Namun, bagi saya apa yang terbaca dan terpahami itu adalah bentuk dari suara mereka, suara yang terdominasikan dalam dunia laki-laki. Kalau @nalynahalaw bisa berujar dalam blognya “bicaralah maka semua akan terbaca’ tapi tidak untuk seorang Mary Ann Evans. Dia harus mengubah namanya menjadi George Eliot agar suaranya dapat dia tuangkan dalam sebuah tulisan dan terbaca. Ataupun Bronte bersaudara yang harus diam-diam menulis diary di sebuah kamar rahasia.

Pemahaman yang berkembang di masyarakat memang tidak terlepas dari asumsi dan stigma yang terlanjur tercipta atau diciptakan. Susahnya Eliot atau Bronte untuk menulis terhalang oleh asumsi bahwa teks atau tulisan itu bersifat laki-laki. Sederhananya adalah bahwa teks itu sendiri memang diciptakan, dan penciptanya adalah laki-laki. 

Dulu, masyarakat mengenal teks itu dari ayat-ayat suci, dari wahyu yang diturunkan yang akhirnya menjadi sebuah kitab untuk dibaca dan dipahami. Teks-teks dalam kitab suci itu kemudian akhirnya direpresentasikan dari si penyampainya atau pemimpinnya. Dan penyampainya itu adalah laki-laki. Ada nabi Muhammad dalam ajaran Islam, Yesus dalam ajaran Katolik, Luther sebagai pencetus ajaran Protestant, dan Dalai Lama dalam Buddha.  (Tanpa ada maksud untuk mendeskreditkan agama) Itulah mengapa teks dapat digenderkan atau bersifat laki-laki.   


*Ada sambungannya
           

3 comments:

Hello I'm Na said...

Miss, itu emang kenapa si Bronte Brothers mesti nulis diem2 di kamarnya? Aku pikir awalnya karena mereka laki2, makanya malu nulis diary. Eh aku browsing, itu mereka perempuan #apasihgueh --'' iya gitu miss pertanyaan aku...

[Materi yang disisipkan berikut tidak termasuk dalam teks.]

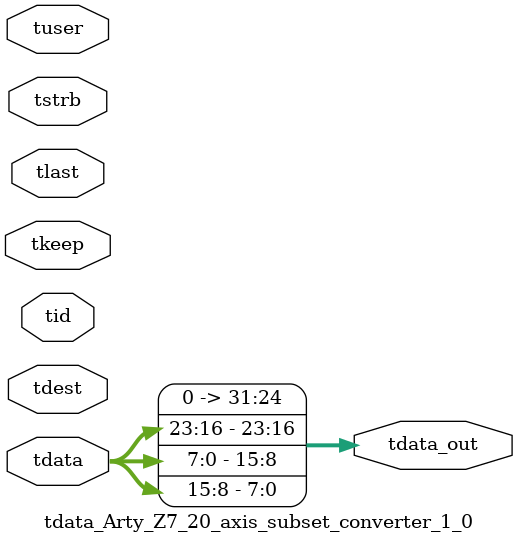
<source format=v>


`timescale 1ps/1ps

module tdata_Arty_Z7_20_axis_subset_converter_1_0 #
(
parameter C_S_AXIS_TDATA_WIDTH = 32,
parameter C_S_AXIS_TUSER_WIDTH = 0,
parameter C_S_AXIS_TID_WIDTH   = 0,
parameter C_S_AXIS_TDEST_WIDTH = 0,
parameter C_M_AXIS_TDATA_WIDTH = 32
)
(
input  [(C_S_AXIS_TDATA_WIDTH == 0 ? 1 : C_S_AXIS_TDATA_WIDTH)-1:0     ] tdata,
input  [(C_S_AXIS_TUSER_WIDTH == 0 ? 1 : C_S_AXIS_TUSER_WIDTH)-1:0     ] tuser,
input  [(C_S_AXIS_TID_WIDTH   == 0 ? 1 : C_S_AXIS_TID_WIDTH)-1:0       ] tid,
input  [(C_S_AXIS_TDEST_WIDTH == 0 ? 1 : C_S_AXIS_TDEST_WIDTH)-1:0     ] tdest,
input  [(C_S_AXIS_TDATA_WIDTH/8)-1:0 ] tkeep,
input  [(C_S_AXIS_TDATA_WIDTH/8)-1:0 ] tstrb,
input                                                                    tlast,
output [C_M_AXIS_TDATA_WIDTH-1:0] tdata_out
);

assign tdata_out = {tdata[23:16],tdata[7:0],tdata[15:8]};

endmodule


</source>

:D :D :D ada nama akuuuuuuuuuh :D akakakakak

Hello I'm Na said...

eh kok Bronte Brothers. Bronte Bersaudara maksudnyah

Unknown said...

Bronte sisters bukan brothers.

Hmmm, diem2 karena mereka nggak ikut MK Writing kaya kamu.

Hahaha....
Waktu itu nulis masih nggak boleh buat perempuan.